でもですね、何で私がこういうことを言うのかというと、一番の理由は「読者としての自分」を意識して欲しいからです。

 きっと、これから何作も小説を書かれるであろうあなたならそのうち痛いほど分かってくるかと思いますが、小説を描けば書くほど、純粋に小説を読むことが出来なくなっていきます。もちろん、面白い作品を読めば楽しい読書の時間を過ごすことになるんですが、でも、読みながら「わたしならこうするけどなあ……」と思わず呟いてしまうのが書き手という生き物の本能です。

 そうすると、どんどん、純粋な読者の気持ちが分からなくなっていくんですよ。

 ああ、でも、それってそんなに怖いことじゃありません。むしろ、中には書き手としての読み方の方が楽しい、という人すらいます。

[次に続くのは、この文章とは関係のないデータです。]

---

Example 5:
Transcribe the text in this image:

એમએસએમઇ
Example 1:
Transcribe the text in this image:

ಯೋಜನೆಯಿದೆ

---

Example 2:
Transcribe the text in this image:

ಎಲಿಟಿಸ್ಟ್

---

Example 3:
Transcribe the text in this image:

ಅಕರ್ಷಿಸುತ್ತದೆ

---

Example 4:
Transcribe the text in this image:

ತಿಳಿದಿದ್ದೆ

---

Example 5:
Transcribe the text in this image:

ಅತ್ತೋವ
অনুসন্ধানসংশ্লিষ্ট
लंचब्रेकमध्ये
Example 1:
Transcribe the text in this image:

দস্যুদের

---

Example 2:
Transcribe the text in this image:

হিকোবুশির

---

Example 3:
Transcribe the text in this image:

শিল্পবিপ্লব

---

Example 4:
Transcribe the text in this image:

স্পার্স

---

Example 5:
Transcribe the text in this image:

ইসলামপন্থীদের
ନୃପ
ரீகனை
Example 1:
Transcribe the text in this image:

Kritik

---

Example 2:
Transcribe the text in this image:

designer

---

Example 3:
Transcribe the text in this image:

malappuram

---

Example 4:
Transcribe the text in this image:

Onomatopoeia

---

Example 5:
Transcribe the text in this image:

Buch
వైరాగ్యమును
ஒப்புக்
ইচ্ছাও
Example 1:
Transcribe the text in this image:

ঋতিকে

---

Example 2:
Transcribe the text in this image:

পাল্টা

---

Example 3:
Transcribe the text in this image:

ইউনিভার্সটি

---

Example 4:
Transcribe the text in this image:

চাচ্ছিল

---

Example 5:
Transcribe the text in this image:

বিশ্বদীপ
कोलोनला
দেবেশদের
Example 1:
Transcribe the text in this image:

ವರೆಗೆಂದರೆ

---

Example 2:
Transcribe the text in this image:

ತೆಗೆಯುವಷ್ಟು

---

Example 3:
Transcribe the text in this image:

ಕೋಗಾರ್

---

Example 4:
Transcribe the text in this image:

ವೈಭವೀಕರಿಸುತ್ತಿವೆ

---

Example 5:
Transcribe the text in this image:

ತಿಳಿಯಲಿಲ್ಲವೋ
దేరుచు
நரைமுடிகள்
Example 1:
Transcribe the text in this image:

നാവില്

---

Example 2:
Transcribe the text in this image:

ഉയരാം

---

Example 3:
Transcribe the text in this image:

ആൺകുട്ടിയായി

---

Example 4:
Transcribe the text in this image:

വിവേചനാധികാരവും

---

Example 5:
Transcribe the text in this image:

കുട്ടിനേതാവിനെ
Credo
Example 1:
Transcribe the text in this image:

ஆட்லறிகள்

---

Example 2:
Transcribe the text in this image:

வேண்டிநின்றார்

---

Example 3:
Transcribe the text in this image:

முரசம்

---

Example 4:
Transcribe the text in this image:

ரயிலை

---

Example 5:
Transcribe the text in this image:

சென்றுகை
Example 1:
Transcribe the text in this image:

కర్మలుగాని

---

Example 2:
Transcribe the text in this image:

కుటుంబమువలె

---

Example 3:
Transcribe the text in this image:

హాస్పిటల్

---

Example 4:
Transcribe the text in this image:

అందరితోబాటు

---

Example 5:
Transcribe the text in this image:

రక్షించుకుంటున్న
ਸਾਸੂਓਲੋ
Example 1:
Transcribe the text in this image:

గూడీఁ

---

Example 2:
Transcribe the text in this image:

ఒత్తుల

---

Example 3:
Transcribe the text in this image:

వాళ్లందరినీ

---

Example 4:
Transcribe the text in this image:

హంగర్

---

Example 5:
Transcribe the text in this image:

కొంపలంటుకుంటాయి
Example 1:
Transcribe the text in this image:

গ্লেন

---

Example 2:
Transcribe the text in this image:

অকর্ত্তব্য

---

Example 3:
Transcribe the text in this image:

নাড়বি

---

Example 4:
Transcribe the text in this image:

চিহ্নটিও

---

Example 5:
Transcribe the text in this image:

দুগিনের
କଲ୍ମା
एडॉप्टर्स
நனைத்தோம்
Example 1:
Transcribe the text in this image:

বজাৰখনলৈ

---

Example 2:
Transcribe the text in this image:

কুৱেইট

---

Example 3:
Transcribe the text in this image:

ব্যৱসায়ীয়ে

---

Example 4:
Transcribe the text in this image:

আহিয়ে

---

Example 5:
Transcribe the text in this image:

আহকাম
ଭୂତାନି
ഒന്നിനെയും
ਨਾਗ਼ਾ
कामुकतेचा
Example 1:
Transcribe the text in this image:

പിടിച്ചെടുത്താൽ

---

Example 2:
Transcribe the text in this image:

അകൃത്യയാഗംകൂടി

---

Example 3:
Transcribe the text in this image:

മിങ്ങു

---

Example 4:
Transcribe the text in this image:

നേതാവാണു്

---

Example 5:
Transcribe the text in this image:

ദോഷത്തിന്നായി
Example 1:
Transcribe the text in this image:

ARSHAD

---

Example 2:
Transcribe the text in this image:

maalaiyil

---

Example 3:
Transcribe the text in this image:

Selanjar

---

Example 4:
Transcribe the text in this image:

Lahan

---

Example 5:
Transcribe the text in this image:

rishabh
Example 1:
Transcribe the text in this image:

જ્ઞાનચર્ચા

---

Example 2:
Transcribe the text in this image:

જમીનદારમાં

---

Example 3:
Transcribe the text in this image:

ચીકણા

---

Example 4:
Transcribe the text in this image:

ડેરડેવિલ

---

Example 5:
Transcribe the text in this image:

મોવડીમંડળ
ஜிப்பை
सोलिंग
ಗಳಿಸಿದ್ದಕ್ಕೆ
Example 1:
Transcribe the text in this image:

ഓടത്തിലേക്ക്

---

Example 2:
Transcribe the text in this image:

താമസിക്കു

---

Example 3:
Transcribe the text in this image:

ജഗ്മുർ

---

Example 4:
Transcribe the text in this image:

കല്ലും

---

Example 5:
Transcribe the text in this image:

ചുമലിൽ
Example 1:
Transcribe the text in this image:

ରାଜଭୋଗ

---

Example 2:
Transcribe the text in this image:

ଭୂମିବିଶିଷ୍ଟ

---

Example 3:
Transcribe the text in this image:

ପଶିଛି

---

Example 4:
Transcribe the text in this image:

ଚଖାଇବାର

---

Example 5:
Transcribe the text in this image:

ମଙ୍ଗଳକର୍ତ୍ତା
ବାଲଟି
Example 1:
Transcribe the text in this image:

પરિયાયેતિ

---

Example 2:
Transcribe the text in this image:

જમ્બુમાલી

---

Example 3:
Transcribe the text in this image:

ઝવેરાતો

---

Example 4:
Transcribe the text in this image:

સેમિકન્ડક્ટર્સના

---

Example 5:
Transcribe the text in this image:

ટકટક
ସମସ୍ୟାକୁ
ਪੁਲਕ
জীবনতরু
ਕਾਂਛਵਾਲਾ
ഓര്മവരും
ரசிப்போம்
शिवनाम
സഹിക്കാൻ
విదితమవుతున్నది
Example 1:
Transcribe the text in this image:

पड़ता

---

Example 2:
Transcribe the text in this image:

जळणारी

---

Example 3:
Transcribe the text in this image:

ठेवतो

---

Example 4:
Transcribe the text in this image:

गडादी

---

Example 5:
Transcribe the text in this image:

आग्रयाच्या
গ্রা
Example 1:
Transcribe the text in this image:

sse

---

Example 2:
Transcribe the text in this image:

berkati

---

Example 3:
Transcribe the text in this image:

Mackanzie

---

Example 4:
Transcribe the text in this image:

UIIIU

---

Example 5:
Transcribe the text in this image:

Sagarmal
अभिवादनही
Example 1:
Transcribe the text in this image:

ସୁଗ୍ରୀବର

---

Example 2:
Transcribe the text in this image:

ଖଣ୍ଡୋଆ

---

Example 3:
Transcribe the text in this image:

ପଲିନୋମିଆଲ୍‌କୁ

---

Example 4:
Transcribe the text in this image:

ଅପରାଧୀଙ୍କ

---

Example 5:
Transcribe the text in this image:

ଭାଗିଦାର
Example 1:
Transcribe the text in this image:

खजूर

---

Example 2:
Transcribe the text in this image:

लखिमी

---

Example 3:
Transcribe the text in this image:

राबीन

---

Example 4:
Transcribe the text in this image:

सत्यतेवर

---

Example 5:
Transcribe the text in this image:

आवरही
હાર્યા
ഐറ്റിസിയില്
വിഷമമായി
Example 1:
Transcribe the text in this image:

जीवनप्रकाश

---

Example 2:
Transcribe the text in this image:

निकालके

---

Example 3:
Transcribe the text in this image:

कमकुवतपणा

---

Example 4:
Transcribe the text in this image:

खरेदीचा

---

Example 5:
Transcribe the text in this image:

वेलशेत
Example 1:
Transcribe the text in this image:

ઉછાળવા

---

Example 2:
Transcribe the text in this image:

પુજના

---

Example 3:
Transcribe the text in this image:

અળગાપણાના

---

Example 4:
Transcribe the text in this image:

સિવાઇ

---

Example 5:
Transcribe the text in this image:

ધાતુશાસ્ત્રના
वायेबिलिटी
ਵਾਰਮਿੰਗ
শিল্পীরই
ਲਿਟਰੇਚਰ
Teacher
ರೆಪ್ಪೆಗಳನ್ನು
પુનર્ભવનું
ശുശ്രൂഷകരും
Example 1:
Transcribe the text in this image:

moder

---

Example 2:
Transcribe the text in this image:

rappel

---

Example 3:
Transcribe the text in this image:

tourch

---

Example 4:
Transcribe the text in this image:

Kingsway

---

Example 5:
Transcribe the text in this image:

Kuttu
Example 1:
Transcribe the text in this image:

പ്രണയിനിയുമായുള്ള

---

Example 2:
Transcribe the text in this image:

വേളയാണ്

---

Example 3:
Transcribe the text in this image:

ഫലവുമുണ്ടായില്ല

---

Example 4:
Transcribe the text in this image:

 でも、本を開いて読んで、「うわーすごい」とただただ純粋に目を輝かせていた今の感覚は、今だけのものです。是非ともそれを心に留めておいてほしいのです。

 きっとこれって、これから長く小説を書いていくにあたっても大きな財産になるでしょうから。


 あと、もう一つ、実際的な理由があります。

 あなたが書こうとしている小説の、「呼吸」を感じ取ってほしいのです。

 たとえば、ケータイ小説にはケータイ小説の呼吸があります。ラノベにはラノベの呼吸があります。一般文芸も然り。

 多分、呼吸ってなあに? ってお思いの方もいらっしゃるでしょう。でも、こればっかりは文章にしにくい感覚です。

 もし無理矢理言葉にしようとすれば、「その文芸ジャンルや形式が持っているお約束や時空、ルールなどの複合体」という曖昧かつ中二病臭い説明に終始してしまいます。こればっかりは、あなたが本を読んで、肌で感じ取っていただきたいことなんですね。これを捉えるのが上手い人というのが、「器用な作者さん」と呼ばれる作者さんだったりします。

 すごくざっくばらんなことを言えば、「ケータイ小説っぽさ」とか、「ラノベっぽさ」、「一般文芸っぽさ」、「ジャンプ漫画っぽさ」、「少女マンガっぽさ」みたいなものを感じ取って、そのエキスを自分の心に吸い上げておいてほしいのです。

 それが、文章を実際に書く時に、生きてくることになります。